(文書の一部)
━━━━━━━━━━

アラサー高学歴ニートの軌跡

アラサー高学歴ニートが、日々の行動や考えを記すブログです。

【2019年度】東京大学国語第一問を高学歴ニートが本気で解説してみた。

各予備校で模範解答を公開していますが、詳しい解説は赤本発売までお預け。そりゃ困るわな。というわけで、高学歴ニートの僕が今年の東大現代文を解説しました。

今日は第一問を解説します。

 

目次

第一問(一)の模範解答

 

無秩序へと向かう自然界では科学的な反応性に乏しい物質以外秩序ある形として存在し難いが、生物は秩序ある形を生み出すという点で特異であること。(69字)

 

第一問(二)の模範解答

 

生命は、自分の複製を作る保守的な方向性と自分と異なるものを作る革新的な方向性の間で、偶発的な要素に反応し生死を繰り返す現象ということ。(67字)

 

第一問(三)の模範解答

 

人類が科学の力で世界の秩序を解明していけば、万事に正しく対応出来るようになり、人類の恐怖や不安はなくなっていくということ。(61字)

 

第一問(四)の模範解答

 

生物は秩序と無秩序の間に生き、世界に新たな秩序をもたらす。同様に、人間は予測可能なことと不可能なことが存在する世界に生きているからこそ、自由に思考したり行動したりできるため、世界に様々な新しい変化をもたらせるということ。(110字)

 

第一問(五)の模範解答

 

a 貢献 b 代替 c 細菌

 

 

第一問(一)の解説

 

設問(一)では、傍線部の詳しい説明が求められました。

 

何が例外的なものかが、傍線部アだけでは分かりません。傍線部アの直前に『こういった生物の営み』とあるので、こういった生物の営みが自然界ではどういう意味で例外的なのかを説明すれば良いのです。

 

1、「こういった生物の営み」

2、「自然界ではどういう意味で、例外的なものであるのか 」 

 

以上の要素を詳しく説明し、だいたい60字くらいにまとめます。

 

「こういった生物の営み」は、傍線部アの直前の段落を読めば分かります。『生き物の特徴の一つは、この世界に「形」を生み出すことだ』と一言でまとめられています。これだけだと分かり難いので、「生物は「形」を生み出す」を詳しく説明している箇所を探します。傍線部アの次の段落最初の文の『生命は、自分に必要な分子を取り入れ、そこに秩序を与え「形あるもの」を生み出していく』です。ポイントは「秩序を与え」です。「こういった生物の営み」をまとめると、「秩序をもたらし形あるものを生み出すこと」となります。

 

「自然界ではどういう意味で、例外的なものであるのか 」は、「こういった生物の営み」と「自然界の営み」との違いを説明すれば大丈夫です。生命は秩序をもたらす、と確認しました。では一般的な自然界では、秩序はどう扱われているのか。傍線部アの直後に「この世界は、より無秩序な方向に向かっている」という趣旨の記述があります。自然界は、無秩序に向かっているのです。

━━━━━━━━━━

(提供資料)
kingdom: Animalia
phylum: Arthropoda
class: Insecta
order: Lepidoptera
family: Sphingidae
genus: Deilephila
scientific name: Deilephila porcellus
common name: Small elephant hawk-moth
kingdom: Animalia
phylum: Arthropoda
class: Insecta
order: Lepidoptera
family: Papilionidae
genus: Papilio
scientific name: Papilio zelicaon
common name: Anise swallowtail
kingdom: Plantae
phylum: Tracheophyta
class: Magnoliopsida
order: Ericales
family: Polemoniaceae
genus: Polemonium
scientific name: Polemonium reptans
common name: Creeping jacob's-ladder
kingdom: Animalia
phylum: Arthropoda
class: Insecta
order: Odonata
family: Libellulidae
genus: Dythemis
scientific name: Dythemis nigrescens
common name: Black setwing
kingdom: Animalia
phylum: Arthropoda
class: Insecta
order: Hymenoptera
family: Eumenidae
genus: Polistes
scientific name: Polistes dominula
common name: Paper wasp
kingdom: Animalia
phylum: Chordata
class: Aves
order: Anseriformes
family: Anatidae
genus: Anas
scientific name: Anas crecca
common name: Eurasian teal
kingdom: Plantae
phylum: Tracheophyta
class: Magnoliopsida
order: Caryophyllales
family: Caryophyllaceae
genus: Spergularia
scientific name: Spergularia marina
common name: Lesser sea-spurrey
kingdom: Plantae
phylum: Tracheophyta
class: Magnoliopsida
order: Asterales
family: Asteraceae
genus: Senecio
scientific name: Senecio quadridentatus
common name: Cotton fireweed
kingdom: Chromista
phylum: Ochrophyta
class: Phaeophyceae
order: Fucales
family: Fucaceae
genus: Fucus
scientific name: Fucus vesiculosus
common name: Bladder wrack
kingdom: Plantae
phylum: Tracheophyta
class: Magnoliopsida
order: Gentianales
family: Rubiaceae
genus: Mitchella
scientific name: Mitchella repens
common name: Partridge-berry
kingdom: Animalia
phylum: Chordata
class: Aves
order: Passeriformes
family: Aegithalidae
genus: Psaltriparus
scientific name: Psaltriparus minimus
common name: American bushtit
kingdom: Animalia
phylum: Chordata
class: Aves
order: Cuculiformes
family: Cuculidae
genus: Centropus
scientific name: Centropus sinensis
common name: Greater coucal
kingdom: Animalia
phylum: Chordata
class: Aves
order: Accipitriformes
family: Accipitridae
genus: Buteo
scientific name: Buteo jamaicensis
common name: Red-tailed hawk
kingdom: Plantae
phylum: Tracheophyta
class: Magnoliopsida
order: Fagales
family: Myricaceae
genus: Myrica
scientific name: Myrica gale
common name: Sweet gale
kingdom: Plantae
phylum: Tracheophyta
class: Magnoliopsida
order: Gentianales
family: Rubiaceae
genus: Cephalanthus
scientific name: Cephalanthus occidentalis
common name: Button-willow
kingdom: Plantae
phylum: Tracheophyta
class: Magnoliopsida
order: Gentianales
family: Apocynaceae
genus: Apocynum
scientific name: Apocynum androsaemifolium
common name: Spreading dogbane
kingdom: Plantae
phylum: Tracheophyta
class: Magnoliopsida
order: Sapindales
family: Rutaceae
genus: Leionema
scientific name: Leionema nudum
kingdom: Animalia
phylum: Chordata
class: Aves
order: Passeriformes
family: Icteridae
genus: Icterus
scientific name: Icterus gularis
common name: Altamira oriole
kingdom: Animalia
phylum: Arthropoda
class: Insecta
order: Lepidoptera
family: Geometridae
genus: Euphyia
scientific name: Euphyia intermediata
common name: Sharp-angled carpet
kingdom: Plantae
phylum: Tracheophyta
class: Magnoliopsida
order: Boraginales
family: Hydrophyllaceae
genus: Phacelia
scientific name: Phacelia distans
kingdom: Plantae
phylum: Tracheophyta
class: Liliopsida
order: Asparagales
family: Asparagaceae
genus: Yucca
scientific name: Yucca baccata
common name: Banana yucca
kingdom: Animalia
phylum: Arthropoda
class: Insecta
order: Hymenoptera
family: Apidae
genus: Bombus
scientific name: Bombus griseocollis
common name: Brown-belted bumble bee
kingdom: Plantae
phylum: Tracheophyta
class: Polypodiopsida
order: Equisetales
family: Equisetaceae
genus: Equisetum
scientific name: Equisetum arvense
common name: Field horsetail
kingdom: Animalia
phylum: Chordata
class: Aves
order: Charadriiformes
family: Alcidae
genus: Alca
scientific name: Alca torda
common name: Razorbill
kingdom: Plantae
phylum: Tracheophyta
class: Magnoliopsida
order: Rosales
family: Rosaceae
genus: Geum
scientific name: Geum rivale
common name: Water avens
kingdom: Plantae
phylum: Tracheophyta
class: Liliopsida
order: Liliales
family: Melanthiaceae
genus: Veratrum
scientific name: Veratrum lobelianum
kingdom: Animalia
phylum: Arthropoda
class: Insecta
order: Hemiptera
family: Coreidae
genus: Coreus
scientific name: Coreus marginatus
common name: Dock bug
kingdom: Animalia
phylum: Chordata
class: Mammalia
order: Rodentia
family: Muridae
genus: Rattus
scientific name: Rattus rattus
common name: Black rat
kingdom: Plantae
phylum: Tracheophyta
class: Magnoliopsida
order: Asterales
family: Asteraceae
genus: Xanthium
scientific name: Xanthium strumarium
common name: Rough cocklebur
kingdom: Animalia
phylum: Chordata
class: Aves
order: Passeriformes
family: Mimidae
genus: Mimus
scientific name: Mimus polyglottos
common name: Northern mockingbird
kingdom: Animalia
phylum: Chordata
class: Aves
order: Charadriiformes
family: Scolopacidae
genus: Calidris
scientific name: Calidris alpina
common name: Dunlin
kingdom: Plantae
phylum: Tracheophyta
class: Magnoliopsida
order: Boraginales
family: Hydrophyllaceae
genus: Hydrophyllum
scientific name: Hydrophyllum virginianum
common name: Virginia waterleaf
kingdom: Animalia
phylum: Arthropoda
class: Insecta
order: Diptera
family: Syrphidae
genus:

━━━━━━━━━━

(取り組む課題)
1. 解説記事の「設問(一)では、傍線部の詳しい説明が求められました。」から「2、「自然界ではどういう意味で、例外的なものであるのか 」」までを、一字も変えずに書き写してください。
2. 解説記事で「「こういった生物の営み」は、傍線部アの直前の段落を」と始まる段落を、主な内容を残して箇条書きに改めよ。

(完成した解答)
1.
設問(一)では、傍線部の詳しい説明が求められました。

 

何が例外的なものかが、傍線部アだけでは分かりません。傍線部アの直前に『こういった生物の営み』とあるので、こういった生物の営みが自然界ではどういう意味で例外的なのかを説明すれば良いのです。

 

1、「こういった生物の営み」

2、「自然界ではどういう意味で、例外的なものであるのか 」

2.
- 「こういった生物の営み」の中身は、傍線部アの直前の段落で分かる。
- その段落では『生き物の特徴の一つは、この世界に「形」を生み出すことだ』とまとめられている。
- それだけでは分かりにくいので、傍線部アの次の段落最初の文『生命は、自分に必要な分子を取り入れ、そこに秩序を与え「形あるもの」を生み出していく』を使う。
- ポイントは「秩序を与え」である。
- まとめると「秩序をもたらし形あるものを生み出すこと」となる。